● **Instruction**:
Give back only the lines in the records below from the one with "G04 Created by" to the one with "X154852000Y-114536000D03*", both inclusive, word for word.

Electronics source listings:

--------------------------------------------------

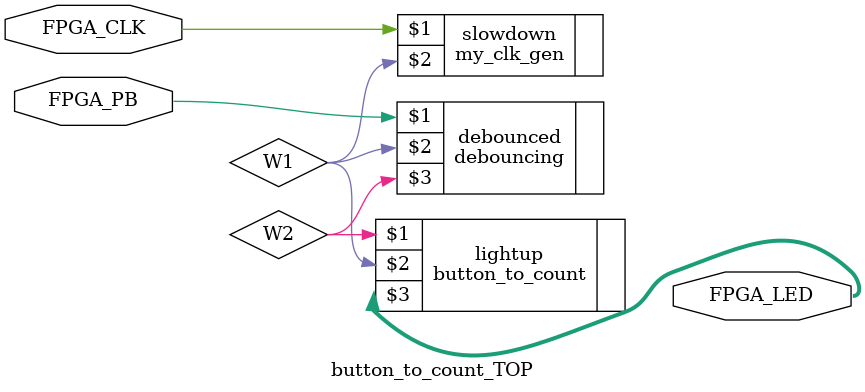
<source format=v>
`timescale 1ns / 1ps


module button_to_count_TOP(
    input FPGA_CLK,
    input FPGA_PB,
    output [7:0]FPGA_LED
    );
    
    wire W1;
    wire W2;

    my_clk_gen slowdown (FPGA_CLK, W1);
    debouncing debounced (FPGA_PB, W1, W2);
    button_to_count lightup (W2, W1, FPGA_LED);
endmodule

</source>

--------------------------------------------------

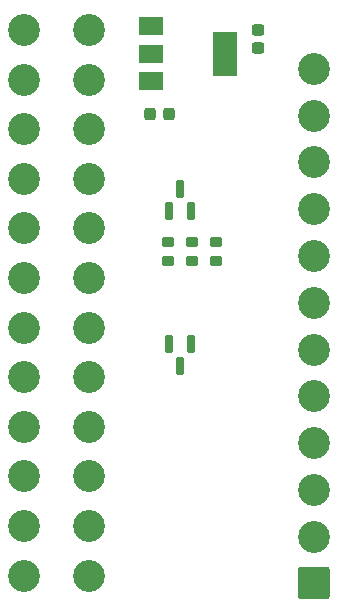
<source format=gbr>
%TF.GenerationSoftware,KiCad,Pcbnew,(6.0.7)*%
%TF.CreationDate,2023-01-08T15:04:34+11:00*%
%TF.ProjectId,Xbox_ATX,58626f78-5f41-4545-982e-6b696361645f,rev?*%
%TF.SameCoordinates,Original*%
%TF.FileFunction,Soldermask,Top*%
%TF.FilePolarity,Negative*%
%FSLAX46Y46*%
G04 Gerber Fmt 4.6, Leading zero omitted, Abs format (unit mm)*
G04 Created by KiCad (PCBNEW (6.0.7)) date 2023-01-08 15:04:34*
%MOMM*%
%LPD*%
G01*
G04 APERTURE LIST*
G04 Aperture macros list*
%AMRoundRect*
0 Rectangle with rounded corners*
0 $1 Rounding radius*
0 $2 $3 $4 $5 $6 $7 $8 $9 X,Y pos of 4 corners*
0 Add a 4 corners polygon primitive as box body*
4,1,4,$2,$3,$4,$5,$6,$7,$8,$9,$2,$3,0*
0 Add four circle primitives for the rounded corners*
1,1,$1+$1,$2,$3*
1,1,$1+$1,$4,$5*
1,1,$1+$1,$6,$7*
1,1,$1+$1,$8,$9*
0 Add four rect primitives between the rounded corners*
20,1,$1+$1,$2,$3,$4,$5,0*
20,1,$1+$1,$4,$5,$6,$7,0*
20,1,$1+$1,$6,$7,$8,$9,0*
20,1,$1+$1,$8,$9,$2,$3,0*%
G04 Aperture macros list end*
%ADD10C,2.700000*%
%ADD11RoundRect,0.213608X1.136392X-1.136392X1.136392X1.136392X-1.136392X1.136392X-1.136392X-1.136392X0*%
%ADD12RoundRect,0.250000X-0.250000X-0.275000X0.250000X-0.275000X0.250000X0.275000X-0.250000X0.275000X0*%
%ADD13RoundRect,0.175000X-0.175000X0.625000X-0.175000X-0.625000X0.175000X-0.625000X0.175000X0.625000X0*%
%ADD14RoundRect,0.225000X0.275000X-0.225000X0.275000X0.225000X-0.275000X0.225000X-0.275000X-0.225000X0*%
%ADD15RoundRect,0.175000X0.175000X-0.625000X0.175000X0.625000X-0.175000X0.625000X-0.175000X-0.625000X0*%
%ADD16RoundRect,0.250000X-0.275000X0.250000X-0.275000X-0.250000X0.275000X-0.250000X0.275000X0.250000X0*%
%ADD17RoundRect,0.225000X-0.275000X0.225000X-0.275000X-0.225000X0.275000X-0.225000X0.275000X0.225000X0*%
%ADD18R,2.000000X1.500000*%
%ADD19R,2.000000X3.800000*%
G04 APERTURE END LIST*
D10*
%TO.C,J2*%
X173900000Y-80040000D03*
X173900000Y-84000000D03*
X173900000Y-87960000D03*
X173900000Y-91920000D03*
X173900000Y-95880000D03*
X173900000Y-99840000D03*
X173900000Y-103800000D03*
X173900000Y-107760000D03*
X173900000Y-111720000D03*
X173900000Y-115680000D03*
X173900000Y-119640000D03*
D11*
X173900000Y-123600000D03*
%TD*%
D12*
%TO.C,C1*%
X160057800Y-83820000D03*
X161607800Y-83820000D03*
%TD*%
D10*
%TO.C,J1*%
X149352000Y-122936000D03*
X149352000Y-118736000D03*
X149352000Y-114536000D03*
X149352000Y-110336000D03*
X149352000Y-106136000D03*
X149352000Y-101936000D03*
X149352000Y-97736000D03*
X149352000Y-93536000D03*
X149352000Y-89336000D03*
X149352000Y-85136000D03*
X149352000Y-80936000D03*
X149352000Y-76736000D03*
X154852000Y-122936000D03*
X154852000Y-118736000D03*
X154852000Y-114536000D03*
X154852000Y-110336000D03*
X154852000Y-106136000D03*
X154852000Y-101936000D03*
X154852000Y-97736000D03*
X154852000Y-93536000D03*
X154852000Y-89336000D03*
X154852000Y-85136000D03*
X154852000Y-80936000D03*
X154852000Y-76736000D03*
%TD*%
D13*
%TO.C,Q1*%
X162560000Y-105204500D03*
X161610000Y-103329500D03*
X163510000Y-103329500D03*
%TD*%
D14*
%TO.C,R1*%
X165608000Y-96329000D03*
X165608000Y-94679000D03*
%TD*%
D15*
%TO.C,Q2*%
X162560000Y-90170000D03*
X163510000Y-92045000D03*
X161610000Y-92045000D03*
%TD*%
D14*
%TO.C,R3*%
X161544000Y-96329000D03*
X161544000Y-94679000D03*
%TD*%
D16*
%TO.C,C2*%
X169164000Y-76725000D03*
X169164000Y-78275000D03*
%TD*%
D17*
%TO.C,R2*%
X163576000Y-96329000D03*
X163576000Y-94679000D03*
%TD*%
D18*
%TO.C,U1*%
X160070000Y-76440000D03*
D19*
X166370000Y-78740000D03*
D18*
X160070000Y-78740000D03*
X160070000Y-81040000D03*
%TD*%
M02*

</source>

--------------------------------------------------

● **Answer to this problem**:
G04 Created by KiCad (PCBNEW (6.0.7)) date 2023-01-08 15:04:34*
%MOMM*%
%LPD*%
G01*
G04 APERTURE LIST*
G04 Aperture macros list*
%AMRoundRect*
0 Rectangle with rounded corners*
0 $1 Rounding radius*
0 $2 $3 $4 $5 $6 $7 $8 $9 X,Y pos of 4 corners*
0 Add a 4 corners polygon primitive as box body*
4,1,4,$2,$3,$4,$5,$6,$7,$8,$9,$2,$3,0*
0 Add four circle primitives for the rounded corners*
1,1,$1+$1,$2,$3*
1,1,$1+$1,$4,$5*
1,1,$1+$1,$6,$7*
1,1,$1+$1,$8,$9*
0 Add four rect primitives between the rounded corners*
20,1,$1+$1,$2,$3,$4,$5,0*
20,1,$1+$1,$4,$5,$6,$7,0*
20,1,$1+$1,$6,$7,$8,$9,0*
20,1,$1+$1,$8,$9,$2,$3,0*%
G04 Aperture macros list end*
%ADD10C,2.700000*%
%ADD11RoundRect,0.213608X1.136392X-1.136392X1.136392X1.136392X-1.136392X1.136392X-1.136392X-1.136392X0*%
%ADD12RoundRect,0.250000X-0.250000X-0.275000X0.250000X-0.275000X0.250000X0.275000X-0.250000X0.275000X0*%
%ADD13RoundRect,0.175000X-0.175000X0.625000X-0.175000X-0.625000X0.175000X-0.625000X0.175000X0.625000X0*%
%ADD14RoundRect,0.225000X0.275000X-0.225000X0.275000X0.225000X-0.275000X0.225000X-0.275000X-0.225000X0*%
%ADD15RoundRect,0.175000X0.175000X-0.625000X0.175000X0.625000X-0.175000X0.625000X-0.175000X-0.625000X0*%
%ADD16RoundRect,0.250000X-0.275000X0.250000X-0.275000X-0.250000X0.275000X-0.250000X0.275000X0.250000X0*%
%ADD17RoundRect,0.225000X-0.275000X0.225000X-0.275000X-0.225000X0.275000X-0.225000X0.275000X0.225000X0*%
%ADD18R,2.000000X1.500000*%
%ADD19R,2.000000X3.800000*%
G04 APERTURE END LIST*
D10*
%TO.C,J2*%
X173900000Y-80040000D03*
X173900000Y-84000000D03*
X173900000Y-87960000D03*
X173900000Y-91920000D03*
X173900000Y-95880000D03*
X173900000Y-99840000D03*
X173900000Y-103800000D03*
X173900000Y-107760000D03*
X173900000Y-111720000D03*
X173900000Y-115680000D03*
X173900000Y-119640000D03*
D11*
X173900000Y-123600000D03*
%TD*%
D12*
%TO.C,C1*%
X160057800Y-83820000D03*
X161607800Y-83820000D03*
%TD*%
D10*
%TO.C,J1*%
X149352000Y-122936000D03*
X149352000Y-118736000D03*
X149352000Y-114536000D03*
X149352000Y-110336000D03*
X149352000Y-106136000D03*
X149352000Y-101936000D03*
X149352000Y-97736000D03*
X149352000Y-93536000D03*
X149352000Y-89336000D03*
X149352000Y-85136000D03*
X149352000Y-80936000D03*
X149352000Y-76736000D03*
X154852000Y-122936000D03*
X154852000Y-118736000D03*
X154852000Y-114536000D03*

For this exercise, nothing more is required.